** Exercise **
Copy out exactly, from the entries that follow, the line holding "Population (%), 388: 7.8 -> 18", the line holding "3: 46000000 -> 52241750", and all lines between them, but no pictures.

** Supplied entries **

Segment Open

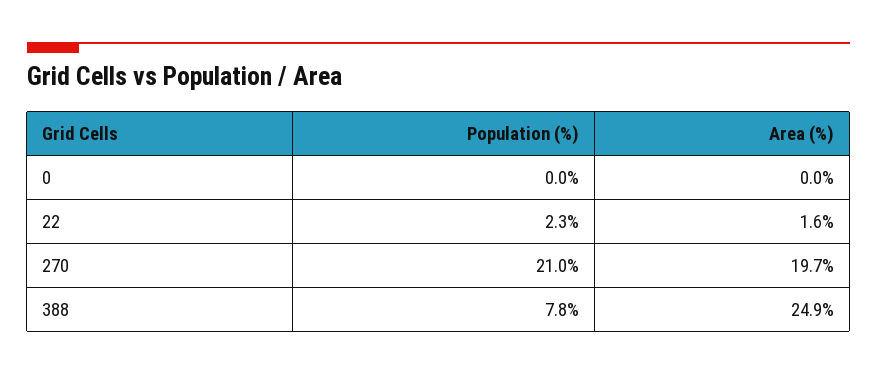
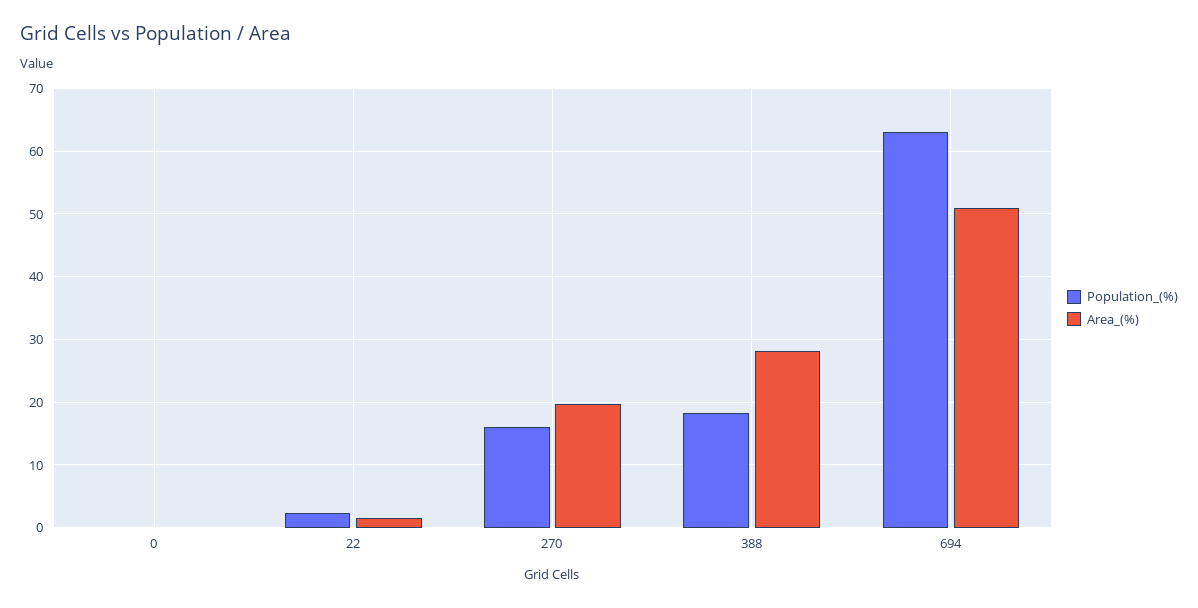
Population (%), 270: 21 -> 16
Population (%), 388: 7.8 -> 18
Area (%), 388: 24.9 -> 28
Population (%), 694: none -> 63
Area (%), 694: none -> 51

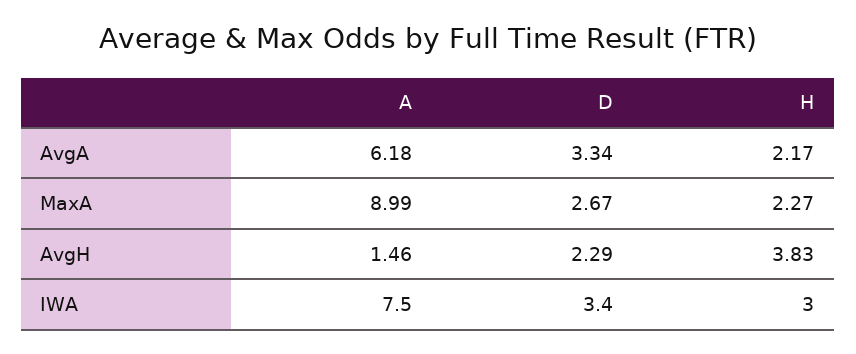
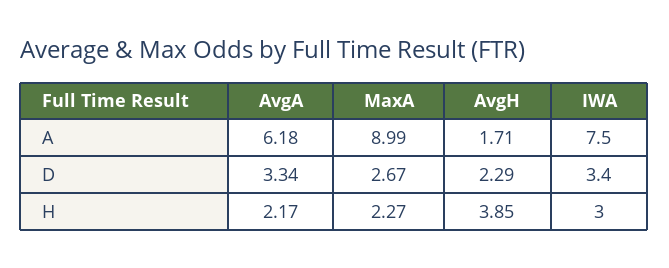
A, AvgH: 1.46 -> 1.71
H, AvgH: 3.83 -> 3.85

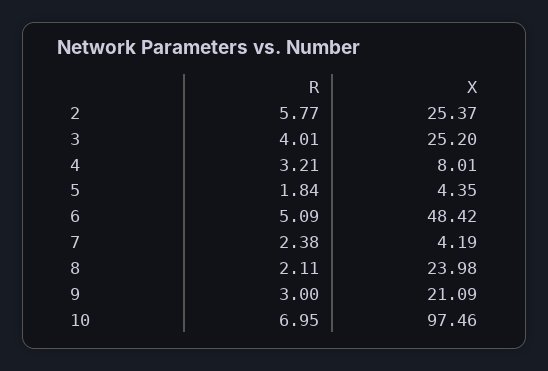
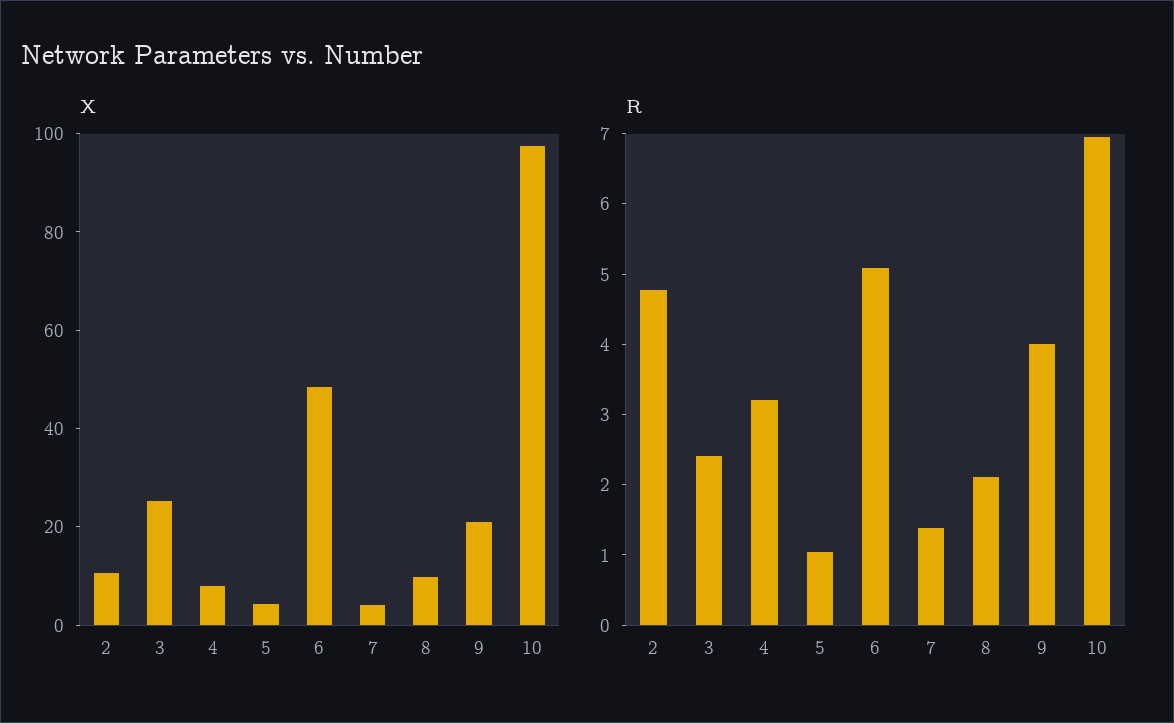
R, 2: 5.77 -> 4.8
X, 2: 25.37 -> 10
R, 3: 4.01 -> 2.4
R, 5: 1.84 -> 1
R, 7: 2.38 -> 1.4
X, 8: 23.98 -> 10
R, 9: 3 -> 4

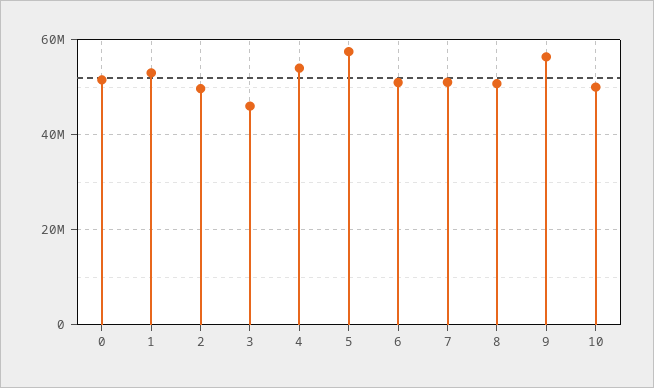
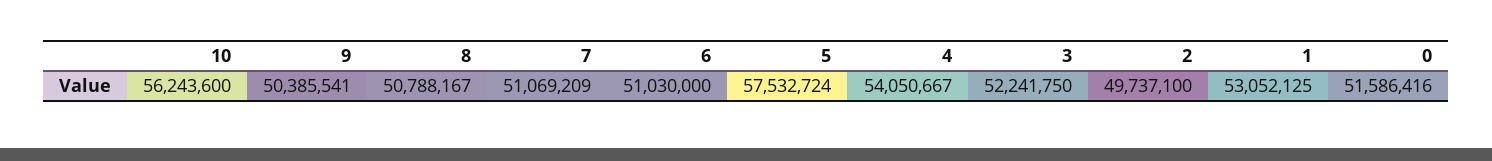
3: 46000000 -> 52241750
9: 56000000 -> 50385541
10: 50000000 -> 56243600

Segment Closed

** Solved problem **
Population (%), 388: 7.8 -> 18
Area (%), 388: 24.9 -> 28
Population (%), 694: none -> 63
Area (%), 694: none -> 51

A, AvgH: 1.46 -> 1.71
H, AvgH: 3.83 -> 3.85

R, 2: 5.77 -> 4.8
X, 2: 25.37 -> 10
R, 3: 4.01 -> 2.4
R, 5: 1.84 -> 1
R, 7: 2.38 -> 1.4
X, 8: 23.98 -> 10
R, 9: 3 -> 4

3: 46000000 -> 52241750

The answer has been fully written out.